**DIE AUFGABEN**
1) Stimmen die folgenden Aussagen (a), (b) und (c) mit der Filmkritik zu „Anonymous“ überein? Antworte jeweils mit Ja oder Nein und zitiere die entscheidenden Worte der Kritik wörtlich.
(a) Der Film wurde in den Babelsberger Filmstudios gedreht.
(b) Die Kritik hält die Darstellung Shakespeares für gelungen.
(c) Die Musik stammt von Harald Kloser und Thomas Wanker.
2) Beantworte die folgenden Fragen anhand der Filmkritik zu „Anonymous“:
(a) Wer spielt William Shakespeare?
(b) Welchen Namen gibt Jonson bei der ersten Aufführung als Autor an?
(c) Wie heißen die politischen Bösewichte des Films?
3) Schreib die Filmkritik zu „Anonymous“ nach ihrem letzten Satz weiter.

== TEXTAUSZUG ==

ANONYMOUS:

England, um 1600: Edward de Vere (Rhys Ifans), der Earl of Oxford, ist ein begnadeter Autor, doch als Adliger darf er seine Stücke höchstens in kleinstem Kreise am Hof der theaterbegeisterten Königin Elizabeth I. (in jungen Jahren: Joely Richardson; später: Vanessa Redgrave) aufführen lassen, aber keinesfalls vor dem gemeinen Volk. Also überzeugt er Ben Jonson (der relative Newcomer Sebastian Armesto), einen relativ erfolgreichen Theaterautor, die Stücke unter seinem Namen zu veröffentlichen. Jonson zaudert jedoch zunächst und gibt als Autor der ersten Aufführung nur "Anonymous" an - was der trinkfreudige Schauspieler William Shakespeare (Rafe Spall) nutzt, um sich nach der erfolgreichen Uraufführung dem Publikum als vermeintlicher Autor zu präsentieren. De Vere wiederum muß sich vor allem mit politischen Intrigen am Königshof herumschlagen ...

Nach all seinen spektakulären Big-Budget-Katastrophenfilmen hatte der deutsche Hollywood-Regisseur Roland Emmerich Lust auf was anderes. Das Drehbuch um den angeblichen echten Autor von Shakespeares Werken wollte er schon seit Jahren verfilmen, nun machte er es mit verhältnismäßig geringem Budget (gut $30 Mio.) in den Babelsberger Filmstudios wahr. Und der Versuch ist alles in allem geglückt - zumindest qualitativ, denn kommerziell scheint "Anonymous" bestenfalls auf ein PlusminusNull-Ergebnis hinauszulaufen.

Auch wenn es hier keine bombastischen Spezialeffekte gibt: Handwerklich ist Emmerich wieder einmal in die Vollen gegangen und hat eine sehr überzeugende, authentisch (also auch ziemlich schmutzig) wirkende Mittelalter-Atmosphäre geschaffen, ein paar Massenszenen gibt es auch und sogar die Musik von Emmerichs Stammkomponisten Harald Kloser und Thomas Wanker (deren Actionscores mich selten begeistert haben) ist sehr gelungen.

Zwiespältig ist die Handlung zu werten. Die Figurenkonstellation ist relativ stark dem klassischen Schwarz-Weiß-Schema verpflichtet, nur wenige Charaktere besitzen wirkliche Tiefe (allen voran de Vere, Jonson und vielleicht noch die Queen). Vor allem die Darstellung von Shakespeare nicht nur als Hochstapler, sondern auch noch als hinterhältige Knallcharge wirkt übertrieben. Die politischen Bösewichte William und Robert Cecil sind zwar auch nicht gerade originell ausgearbeitet, funktionieren aber deutlich besser - wie überhaupt der Handlungsstrang um de Veres Leben als Adliger wesentlich interessanter ausgefallen ist als der eigentliche Shakespeare-Strang.

Sollte Emmerich vorgehabt haben, mit seinem Film die - schon seit über einem Jahrhundert geführte - öffentliche Diskussion über den tatsächlichen Autor von Shakespeares Werken anzuheizen, so dürfte ihm das genau deshalb kaum gelingen. "Anonymous" nimmt sich historisch sowieso zahlreiche Freiheiten heraus und auch wenn er die wohl populärste Theorie der "Shakespeare-Skeptiker" vertritt, will der Film letzten Endes doch nur unterhalten. Was ihm gelingt.

===
== VORLIEGENDE DATENSÄTZE ==

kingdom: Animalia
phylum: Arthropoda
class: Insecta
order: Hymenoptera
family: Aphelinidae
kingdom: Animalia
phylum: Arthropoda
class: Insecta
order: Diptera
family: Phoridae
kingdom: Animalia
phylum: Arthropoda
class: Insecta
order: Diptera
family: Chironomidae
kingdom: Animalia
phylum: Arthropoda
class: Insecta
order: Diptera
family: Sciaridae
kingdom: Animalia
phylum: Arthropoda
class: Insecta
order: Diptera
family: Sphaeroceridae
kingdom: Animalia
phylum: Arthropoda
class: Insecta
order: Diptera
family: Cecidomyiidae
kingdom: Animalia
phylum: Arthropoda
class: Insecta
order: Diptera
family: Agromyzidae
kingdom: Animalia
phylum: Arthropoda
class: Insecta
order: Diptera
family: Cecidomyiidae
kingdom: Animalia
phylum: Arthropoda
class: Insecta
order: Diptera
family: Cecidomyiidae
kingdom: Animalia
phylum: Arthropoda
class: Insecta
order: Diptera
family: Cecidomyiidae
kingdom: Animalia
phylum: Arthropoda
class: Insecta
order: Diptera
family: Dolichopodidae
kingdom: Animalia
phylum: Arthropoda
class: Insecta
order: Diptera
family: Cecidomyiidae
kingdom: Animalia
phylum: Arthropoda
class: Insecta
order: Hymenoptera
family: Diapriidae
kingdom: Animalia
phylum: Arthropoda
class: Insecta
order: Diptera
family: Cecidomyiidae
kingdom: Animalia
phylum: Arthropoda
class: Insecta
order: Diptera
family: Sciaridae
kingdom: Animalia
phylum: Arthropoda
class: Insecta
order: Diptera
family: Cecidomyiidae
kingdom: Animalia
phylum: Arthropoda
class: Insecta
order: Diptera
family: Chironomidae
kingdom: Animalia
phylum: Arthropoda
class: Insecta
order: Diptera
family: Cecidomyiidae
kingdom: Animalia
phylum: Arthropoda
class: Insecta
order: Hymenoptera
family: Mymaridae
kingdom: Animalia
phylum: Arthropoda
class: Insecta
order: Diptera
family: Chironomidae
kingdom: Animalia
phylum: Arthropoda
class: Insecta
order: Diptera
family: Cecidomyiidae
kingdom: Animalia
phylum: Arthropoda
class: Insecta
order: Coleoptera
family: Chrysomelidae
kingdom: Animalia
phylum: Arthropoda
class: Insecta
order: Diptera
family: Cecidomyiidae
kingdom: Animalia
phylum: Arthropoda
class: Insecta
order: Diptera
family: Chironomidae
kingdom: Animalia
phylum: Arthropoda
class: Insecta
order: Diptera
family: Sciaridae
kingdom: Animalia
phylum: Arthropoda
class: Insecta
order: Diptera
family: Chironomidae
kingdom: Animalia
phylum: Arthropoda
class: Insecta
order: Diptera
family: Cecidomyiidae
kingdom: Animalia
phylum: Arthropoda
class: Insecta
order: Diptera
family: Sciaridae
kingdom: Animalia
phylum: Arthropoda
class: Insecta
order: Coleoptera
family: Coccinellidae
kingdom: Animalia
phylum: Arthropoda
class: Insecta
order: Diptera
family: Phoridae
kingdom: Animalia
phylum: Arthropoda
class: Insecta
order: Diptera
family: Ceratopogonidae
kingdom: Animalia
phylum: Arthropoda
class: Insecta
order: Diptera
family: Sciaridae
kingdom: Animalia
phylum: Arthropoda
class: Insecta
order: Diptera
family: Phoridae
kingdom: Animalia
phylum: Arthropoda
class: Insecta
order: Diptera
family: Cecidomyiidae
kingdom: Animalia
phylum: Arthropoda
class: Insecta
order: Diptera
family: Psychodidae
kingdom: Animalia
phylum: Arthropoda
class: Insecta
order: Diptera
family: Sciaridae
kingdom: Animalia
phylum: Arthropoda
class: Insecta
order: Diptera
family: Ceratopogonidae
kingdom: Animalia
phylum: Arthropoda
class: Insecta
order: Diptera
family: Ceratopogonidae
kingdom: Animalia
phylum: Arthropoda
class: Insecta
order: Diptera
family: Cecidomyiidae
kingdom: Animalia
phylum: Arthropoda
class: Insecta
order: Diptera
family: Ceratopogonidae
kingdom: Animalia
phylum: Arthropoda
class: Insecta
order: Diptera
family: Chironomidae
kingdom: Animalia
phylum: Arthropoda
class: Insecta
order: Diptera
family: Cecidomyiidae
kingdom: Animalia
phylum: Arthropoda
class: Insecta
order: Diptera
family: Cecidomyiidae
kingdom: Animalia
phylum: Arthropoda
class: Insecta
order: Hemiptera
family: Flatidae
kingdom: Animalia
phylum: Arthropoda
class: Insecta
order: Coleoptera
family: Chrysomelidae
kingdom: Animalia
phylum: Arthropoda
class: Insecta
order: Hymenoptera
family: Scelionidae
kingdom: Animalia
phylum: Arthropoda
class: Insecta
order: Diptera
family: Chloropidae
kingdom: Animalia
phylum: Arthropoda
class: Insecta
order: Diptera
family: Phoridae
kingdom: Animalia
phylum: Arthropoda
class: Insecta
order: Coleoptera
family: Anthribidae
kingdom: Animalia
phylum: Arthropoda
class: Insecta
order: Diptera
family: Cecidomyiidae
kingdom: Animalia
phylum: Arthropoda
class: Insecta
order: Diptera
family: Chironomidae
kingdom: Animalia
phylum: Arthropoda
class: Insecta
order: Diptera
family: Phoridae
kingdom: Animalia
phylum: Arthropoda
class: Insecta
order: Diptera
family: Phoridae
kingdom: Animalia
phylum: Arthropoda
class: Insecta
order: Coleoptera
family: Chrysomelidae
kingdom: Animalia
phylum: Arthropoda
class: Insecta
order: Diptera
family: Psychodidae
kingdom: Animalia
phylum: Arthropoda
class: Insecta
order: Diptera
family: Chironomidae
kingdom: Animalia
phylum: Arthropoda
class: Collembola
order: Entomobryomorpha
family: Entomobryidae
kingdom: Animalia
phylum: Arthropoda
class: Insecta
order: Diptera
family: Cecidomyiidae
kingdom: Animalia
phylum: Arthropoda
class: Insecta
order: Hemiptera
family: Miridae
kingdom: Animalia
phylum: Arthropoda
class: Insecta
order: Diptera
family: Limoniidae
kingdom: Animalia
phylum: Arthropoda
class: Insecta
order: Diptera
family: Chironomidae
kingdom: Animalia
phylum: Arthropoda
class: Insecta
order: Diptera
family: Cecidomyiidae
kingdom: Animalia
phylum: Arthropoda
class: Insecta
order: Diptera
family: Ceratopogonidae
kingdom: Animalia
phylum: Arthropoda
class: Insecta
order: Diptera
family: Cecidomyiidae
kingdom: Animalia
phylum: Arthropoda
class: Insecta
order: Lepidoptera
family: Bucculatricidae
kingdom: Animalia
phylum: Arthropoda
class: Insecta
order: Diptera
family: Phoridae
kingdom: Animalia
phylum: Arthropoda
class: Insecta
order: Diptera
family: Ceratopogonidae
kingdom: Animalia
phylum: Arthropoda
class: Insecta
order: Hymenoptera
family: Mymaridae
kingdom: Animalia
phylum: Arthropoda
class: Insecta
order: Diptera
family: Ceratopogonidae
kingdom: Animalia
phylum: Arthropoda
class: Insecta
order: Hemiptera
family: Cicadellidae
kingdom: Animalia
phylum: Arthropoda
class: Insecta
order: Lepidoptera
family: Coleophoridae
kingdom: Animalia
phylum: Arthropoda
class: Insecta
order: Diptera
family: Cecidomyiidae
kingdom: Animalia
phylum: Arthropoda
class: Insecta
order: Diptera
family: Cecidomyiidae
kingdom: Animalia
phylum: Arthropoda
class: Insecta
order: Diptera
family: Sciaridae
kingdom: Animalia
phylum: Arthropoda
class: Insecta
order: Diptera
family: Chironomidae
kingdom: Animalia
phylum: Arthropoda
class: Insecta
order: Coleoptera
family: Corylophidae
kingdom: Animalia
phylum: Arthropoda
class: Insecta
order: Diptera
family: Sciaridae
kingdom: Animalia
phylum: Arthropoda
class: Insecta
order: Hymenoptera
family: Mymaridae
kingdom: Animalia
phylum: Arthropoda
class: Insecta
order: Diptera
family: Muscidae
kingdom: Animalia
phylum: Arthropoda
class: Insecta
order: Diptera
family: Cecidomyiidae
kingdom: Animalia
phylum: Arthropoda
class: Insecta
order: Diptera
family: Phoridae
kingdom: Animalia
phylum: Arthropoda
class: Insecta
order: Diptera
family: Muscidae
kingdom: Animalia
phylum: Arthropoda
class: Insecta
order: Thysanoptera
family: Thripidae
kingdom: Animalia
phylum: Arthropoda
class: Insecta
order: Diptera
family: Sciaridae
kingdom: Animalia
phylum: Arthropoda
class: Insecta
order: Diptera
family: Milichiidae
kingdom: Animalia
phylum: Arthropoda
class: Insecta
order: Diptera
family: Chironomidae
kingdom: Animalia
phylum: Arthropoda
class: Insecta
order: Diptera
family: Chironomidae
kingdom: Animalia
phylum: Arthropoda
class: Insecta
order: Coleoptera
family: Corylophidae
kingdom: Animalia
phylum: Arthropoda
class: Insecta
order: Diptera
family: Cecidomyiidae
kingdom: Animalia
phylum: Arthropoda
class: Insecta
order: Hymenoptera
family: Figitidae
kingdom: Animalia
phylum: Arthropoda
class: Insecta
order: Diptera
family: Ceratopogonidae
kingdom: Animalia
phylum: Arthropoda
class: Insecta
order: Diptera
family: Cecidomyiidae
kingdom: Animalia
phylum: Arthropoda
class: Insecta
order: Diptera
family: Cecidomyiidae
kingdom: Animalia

===

**ERGEBNISSE JE AUFGABE**
1)
(a) Ja: „nun machte er es mit verhältnismäßig geringem Budget (gut $30 Mio.) in den Babelsberger Filmstudios wahr“
(b) Nein: „Vor allem die Darstellung von Shakespeare nicht nur als Hochstapler, sondern auch noch als hinterhältige Knallcharge wirkt übertrieben.“
(c) Ja: „sogar die Musik von Emmerichs Stammkomponisten Harald Kloser und Thomas Wanker“

2)
(a) Rafe Spall
(b) „Anonymous“
(c) William und Robert Cecil

3)
Nicht unbedingt einen Gefallen getan hat sich Emmerich jedoch mit der mitunter wirklich exzessiven Verwendung verschiedener Zeitebenen (die schon damit beginnt, daß der bekannte Shakespeare-Darsteller Sir Derek Jacobi - selbst ein "Shakespeare-Skeptiker" - den Film in der Gegenwart als eine Art Erzähler "umklammert"). Zwar wirkt das auf den aufmerksamen Zuschauer weit weniger verwirrend als man vermuten könnte, dennoch bekommt man schnell das Gefühl, daß die vielen Zeitsprünge eine Komplexität der Handlung vorgaukeln sollen, die nicht vorhanden ist. Das schadet dem Filmgenuß zwar kaum, ist aber einfach überflüssig.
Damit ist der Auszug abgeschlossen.